» EXCERPT:
:::

On Tue, Aug 9, 2011 at 4:13 AM, Turquette, Mike <mturquette@ti.com> wrote:
> On Thu, Aug 4, 2011 at 11:18 PM, MyungJoo Ham <myungjoo.ham@gmail.com> wrote:
>> On Fri, Aug 5, 2011 at 6:59 AM, Turquette, Mike <mturquette@ti.com> wrote:
>>> On Thu, Aug 4, 2011 at 1:15 AM, MyungJoo Ham <myungjoo.ham@gmail.com> wrote:
>>>>
>>>> Ok.. I see.
>>>>
>>>> Now, I can agree with you that tickle is subset of QoS request.
>>>>
>>>> As long as we have QoS request feature on devices with either OPP or
>>>> DEVFREQ, tickling is not needed.
>>>>
>>>> I'll remove tickle in the next revision (along with some bugfixes for
>>>> bugs found recently).
>>>>
>>>>
>>>> Anyway, it appears that clock-rate-wise QoS request may be dealt at
>>>> OPP so that the OPPs meeting the QoS requests w/ frequency or voltage
>>>> specifications are enabled and returned with opp_find_* functions.
>>>> Maybe we will need to separate enable/disable by
>>>> opp_enable()/opp_disable() from enable/disable by QoS requests so that
>>>> the two may have different semantics. Then, QoS requests cannot
>>>> override opp_disable and opp_enable cannot override QoS requests. This
>>>> way, any clock-setting code properly based on OPP (including any
>>>> customized devfreq governors) cannot violate QoS requests.
>>>
>>> If devfreq used the QoS API in it's ->target() call then this would
>>> not be an issue, and further illustrates the idea of devfreq simply
>>> being a policy into a proper QoS API.

:::

» DATA ROWS:
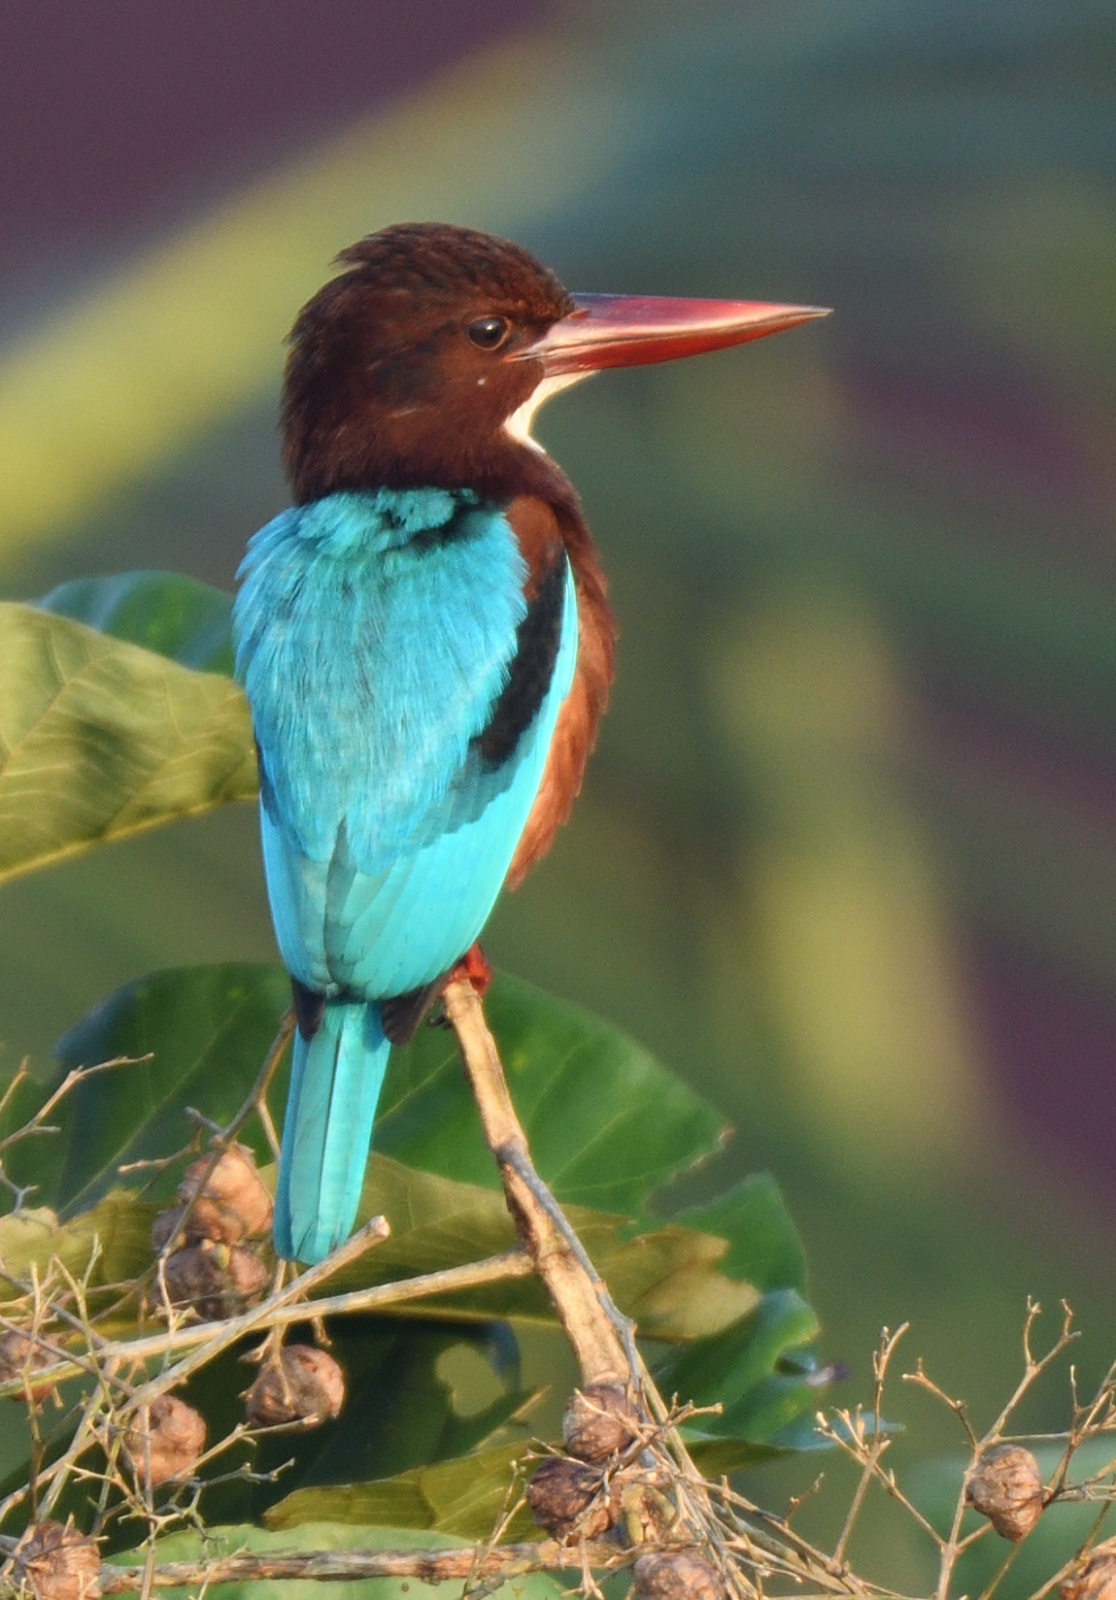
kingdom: Animalia
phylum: Chordata
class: Aves
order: Coraciiformes
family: Alcedinidae
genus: Halcyon
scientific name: Halcyon smyrnensis
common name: White-throated kingfisher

:::

» WHAT THE TASK ASKS: Carry on the devfreq and QoS email thread from its last line.

» ANSWER FOR THIS EXERCISE:
>>>
>>> Regards,
>>> Mike
>>>
>>
>> Yes, if we choose an OPP that meets the PM-QoS requests before calling
>> ->target() in devfreq_do(), there wouldn't be an issue.
>>
>> However, if a device is using DEVFREQ, it also means the device has
>> OPPs (mandatory for DEVFREQ). If the device is using PM QoS as well as
>> OPP, I guess the correctly implemented device driver needs to call
>> opp_enable() and opp_disable() according to PM QoS's update_target()
>> calls through the PM QoS notifier cb.
>>
>> Then, for such drivers, DEVFREQ automatically meets PM QoS requests
>> without any modification; as long as QoS meeting OPPs are enabled at
>> the device driver's PM QoS callback, there is no QoS issue.
>>
>> Therefore, now, it appears that neither OPP or DEVFREQ should be
>> allowed to directly touch PM QoS APIs, but, the device driver should
>> do so with notifier by simply calling opp-enable/disable if the
>> frequency is the key QoS "actuator".
>>
>> If we are going to let DEVFREQ handle its corresponding devices' PM
>> QoS APIs, it would mean that both device driver and its DEVFREQ codes
>> will be handling PM QoS API duplicated (or worse, inconsistently).
>
> I'm not getting too bogged down with the OPP specifics because I don't
> know if that interface is going to be used in the future, and I don't
> think that devfreq will need to know about OPPs once the DVFS QoS API
> exists.  In that case, devfreq can just requests clock frequencies
> through the QoS API.  I view devfreq's usage of the OPP library as
> temporary.
>
> The real issue here is that we don't want some weird feedback loop
> with device QoS requests and devfreq targets stepping on each other.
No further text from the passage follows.